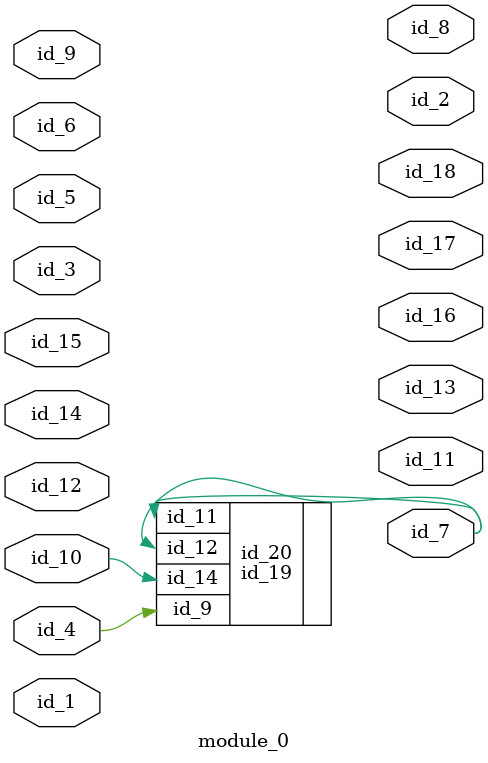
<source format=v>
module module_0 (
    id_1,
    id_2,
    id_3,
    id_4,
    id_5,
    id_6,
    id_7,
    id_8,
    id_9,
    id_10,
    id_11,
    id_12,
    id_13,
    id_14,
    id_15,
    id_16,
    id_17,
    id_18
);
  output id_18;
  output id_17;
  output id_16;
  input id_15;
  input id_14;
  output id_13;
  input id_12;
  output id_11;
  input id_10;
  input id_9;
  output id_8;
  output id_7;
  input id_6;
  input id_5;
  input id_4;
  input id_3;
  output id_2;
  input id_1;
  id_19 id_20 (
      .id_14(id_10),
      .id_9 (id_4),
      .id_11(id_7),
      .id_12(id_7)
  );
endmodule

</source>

DIRECTIONS:
Find "output" in the preceding records. Copy each line that holds it.

ANSWER TO THIS PROBLEM:
  output id_18;
  output id_17;
  output id_16;
  output id_13;
  output id_11;
  output id_8;
  output id_7;
  output id_2;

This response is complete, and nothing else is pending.